As I sat and listened to my pastor preach from Nehemiah 8 this morning, I couldn't help but think about Jonathan Edwards preaching the sermon, "Sinners in the Hands of an Angry God".



> 1 all the people assembled as one man in the square before the Water Gate. They told Ezra the scribe to bring out the Book of the Law of Moses, which the LORD had commanded for Israel.
> 
> 2 So on the first day of the seventh month Ezra the priest brought the Law before the assembly, which was made up of men and women and all who were able to understand. 3 He read it aloud from daybreak till noon as he faced the square before the Water Gate in the presence of the men, women and others who could understand. And all the people listened attentively to the Book of the Law.
> 
> ...



Nehemiah 8



> After its initial presentation, the audience was so moved that many attendees were found openly weeping. There were also a number of reports of swooning, outcries, and convulsions from audience members.
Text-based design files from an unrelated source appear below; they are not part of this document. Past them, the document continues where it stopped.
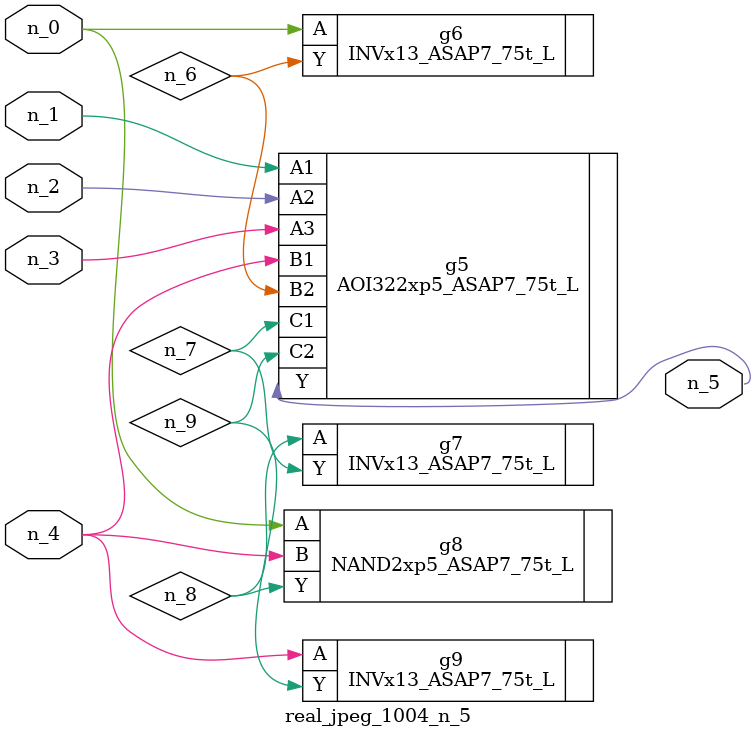
<source format=v>
module real_jpeg_1004_n_5 (n_4, n_0, n_1, n_2, n_3, n_5);

input n_4;
input n_0;
input n_1;
input n_2;
input n_3;

output n_5;

wire n_8;
wire n_6;
wire n_7;
wire n_9;

INVx13_ASAP7_75t_L g6 ( 
.A(n_0),
.Y(n_6)
);

NAND2xp5_ASAP7_75t_L g8 ( 
.A(n_0),
.B(n_4),
.Y(n_8)
);

AOI322xp5_ASAP7_75t_L g5 ( 
.A1(n_1),
.A2(n_2),
.A3(n_3),
.B1(n_4),
.B2(n_6),
.C1(n_7),
.C2(n_9),
.Y(n_5)
);

INVx13_ASAP7_75t_L g9 ( 
.A(n_4),
.Y(n_9)
);

INVx13_ASAP7_75t_L g7 ( 
.A(n_8),
.Y(n_7)
);


endmodule
</source>
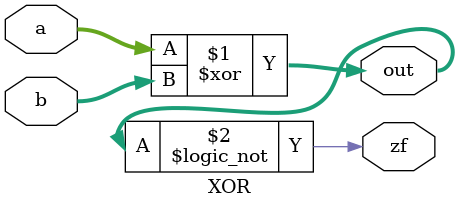
<source format=sv>
`timescale 1ns / 1ps


module XOR(
    input logic [31:0] a, b,
    output logic zf,
    output logic[31:0] out
    );
    
    assign out = a ^ b;
    assign zf = (out == 0);
    
endmodule

</source>
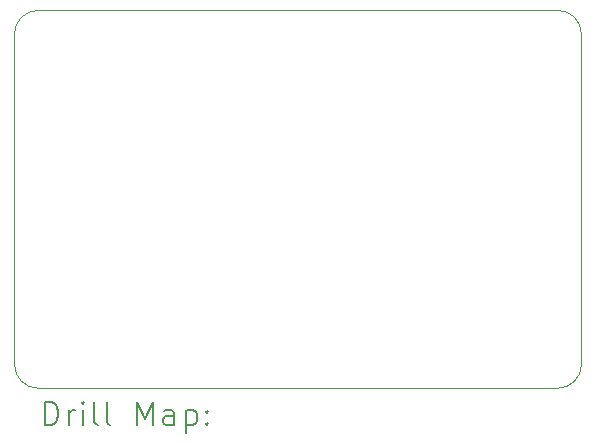
<source format=gbr>
%TF.GenerationSoftware,KiCad,Pcbnew,8.0.1*%
%TF.CreationDate,2024-10-28T21:22:44-04:00*%
%TF.ProjectId,cutdown,63757464-6f77-46e2-9e6b-696361645f70,rev?*%
%TF.SameCoordinates,Original*%
%TF.FileFunction,Drillmap*%
%TF.FilePolarity,Positive*%
%FSLAX45Y45*%
G04 Gerber Fmt 4.5, Leading zero omitted, Abs format (unit mm)*
G04 Created by KiCad (PCBNEW 8.0.1) date 2024-10-28 21:22:44*
%MOMM*%
%LPD*%
G01*
G04 APERTURE LIST*
%ADD10C,0.050000*%
%ADD11C,0.200000*%
G04 APERTURE END LIST*
D10*
X16100000Y-8800000D02*
G75*
G02*
X16300000Y-9000000I0J-200000D01*
G01*
X11700000Y-12000000D02*
G75*
G02*
X11500000Y-11800000I0J200000D01*
G01*
X11700000Y-8800000D02*
X16100000Y-8800000D01*
X11500000Y-11800000D02*
X11500000Y-9000000D01*
X16300000Y-9000000D02*
X16300000Y-11800000D01*
X16300000Y-11800000D02*
G75*
G02*
X16100000Y-12000000I-200000J0D01*
G01*
X16100000Y-12000000D02*
X11700000Y-12000000D01*
X11500000Y-9000000D02*
G75*
G02*
X11700000Y-8800000I200000J0D01*
G01*
D11*
X11758277Y-12313984D02*
X11758277Y-12113984D01*
X11758277Y-12113984D02*
X11805896Y-12113984D01*
X11805896Y-12113984D02*
X11834467Y-12123508D01*
X11834467Y-12123508D02*
X11853515Y-12142555D01*
X11853515Y-12142555D02*
X11863039Y-12161603D01*
X11863039Y-12161603D02*
X11872562Y-12199698D01*
X11872562Y-12199698D02*
X11872562Y-12228269D01*
X11872562Y-12228269D02*
X11863039Y-12266365D01*
X11863039Y-12266365D02*
X11853515Y-12285412D01*
X11853515Y-12285412D02*
X11834467Y-12304460D01*
X11834467Y-12304460D02*
X11805896Y-12313984D01*
X11805896Y-12313984D02*
X11758277Y-12313984D01*
X11958277Y-12313984D02*
X11958277Y-12180650D01*
X11958277Y-12218746D02*
X11967801Y-12199698D01*
X11967801Y-12199698D02*
X11977324Y-12190174D01*
X11977324Y-12190174D02*
X11996372Y-12180650D01*
X11996372Y-12180650D02*
X12015420Y-12180650D01*
X12082086Y-12313984D02*
X12082086Y-12180650D01*
X12082086Y-12113984D02*
X12072562Y-12123508D01*
X12072562Y-12123508D02*
X12082086Y-12133031D01*
X12082086Y-12133031D02*
X12091610Y-12123508D01*
X12091610Y-12123508D02*
X12082086Y-12113984D01*
X12082086Y-12113984D02*
X12082086Y-12133031D01*
X12205896Y-12313984D02*
X12186848Y-12304460D01*
X12186848Y-12304460D02*
X12177324Y-12285412D01*
X12177324Y-12285412D02*
X12177324Y-12113984D01*
X12310658Y-12313984D02*
X12291610Y-12304460D01*
X12291610Y-12304460D02*
X12282086Y-12285412D01*
X12282086Y-12285412D02*
X12282086Y-12113984D01*
X12539229Y-12313984D02*
X12539229Y-12113984D01*
X12539229Y-12113984D02*
X12605896Y-12256841D01*
X12605896Y-12256841D02*
X12672562Y-12113984D01*
X12672562Y-12113984D02*
X12672562Y-12313984D01*
X12853515Y-12313984D02*
X12853515Y-12209222D01*
X12853515Y-12209222D02*
X12843991Y-12190174D01*
X12843991Y-12190174D02*
X12824943Y-12180650D01*
X12824943Y-12180650D02*
X12786848Y-12180650D01*
X12786848Y-12180650D02*
X12767801Y-12190174D01*
X12853515Y-12304460D02*
X12834467Y-12313984D01*
X12834467Y-12313984D02*
X12786848Y-12313984D01*
X12786848Y-12313984D02*
X12767801Y-12304460D01*
X12767801Y-12304460D02*
X12758277Y-12285412D01*
X12758277Y-12285412D02*
X12758277Y-12266365D01*
X12758277Y-12266365D02*
X12767801Y-12247317D01*
X12767801Y-12247317D02*
X12786848Y-12237793D01*
X12786848Y-12237793D02*
X12834467Y-12237793D01*
X12834467Y-12237793D02*
X12853515Y-12228269D01*
X12948753Y-12180650D02*
X12948753Y-12380650D01*
X12948753Y-12190174D02*
X12967801Y-12180650D01*
X12967801Y-12180650D02*
X13005896Y-12180650D01*
X13005896Y-12180650D02*
X13024943Y-12190174D01*
X13024943Y-12190174D02*
X13034467Y-12199698D01*
X13034467Y-12199698D02*
X13043991Y-12218746D01*
X13043991Y-12218746D02*
X13043991Y-12275888D01*
X13043991Y-12275888D02*
X13034467Y-12294936D01*
X13034467Y-12294936D02*
X13024943Y-12304460D01*
X13024943Y-12304460D02*
X13005896Y-12313984D01*
X13005896Y-12313984D02*
X12967801Y-12313984D01*
X12967801Y-12313984D02*
X12948753Y-12304460D01*
X13129705Y-12294936D02*
X13139229Y-12304460D01*
X13139229Y-12304460D02*
X13129705Y-12313984D01*
X13129705Y-12313984D02*
X13120182Y-12304460D01*
X13120182Y-12304460D02*
X13129705Y-12294936D01*
X13129705Y-12294936D02*
X13129705Y-12313984D01*
X13129705Y-12190174D02*
X13139229Y-12199698D01*
X13139229Y-12199698D02*
X13129705Y-12209222D01*
X13129705Y-12209222D02*
X13120182Y-12199698D01*
X13120182Y-12199698D02*
X13129705Y-12190174D01*
X13129705Y-12190174D02*
X13129705Y-12209222D01*
M02*

</source>
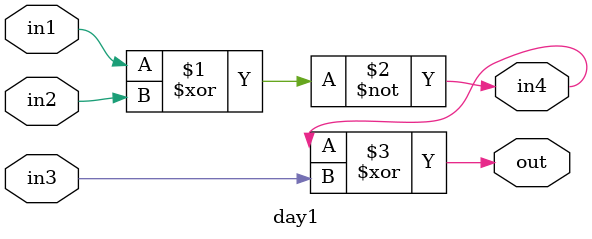
<source format=sv>
module day1(input in1, input in2, input in3, output in4, output out);
  xnor X1(in4, in1, in2);
  xor X2(out, in4, in3);
endmodule

</source>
It was also reported that, unlike the stereotype of fire and brimstone preaching, Edwards read the sermon in a monotone voice with his eyes fixated on the church bellrope, and actually asked the audience to quiet down so he might finish his sermon.




Sinners in the Hands of an Angry God

Interestingly enough, he was preaching about the effects of the Word of God when preach faithfully.


----------



## VirginiaHuguenot (Jan 17, 2007)

"The eye is made both for seeing and for weeping. Sin must first be seen before it can be wept for." 

"Such as will not weep with Peter shall weep like Judas." 

-- Thomas Watson


----------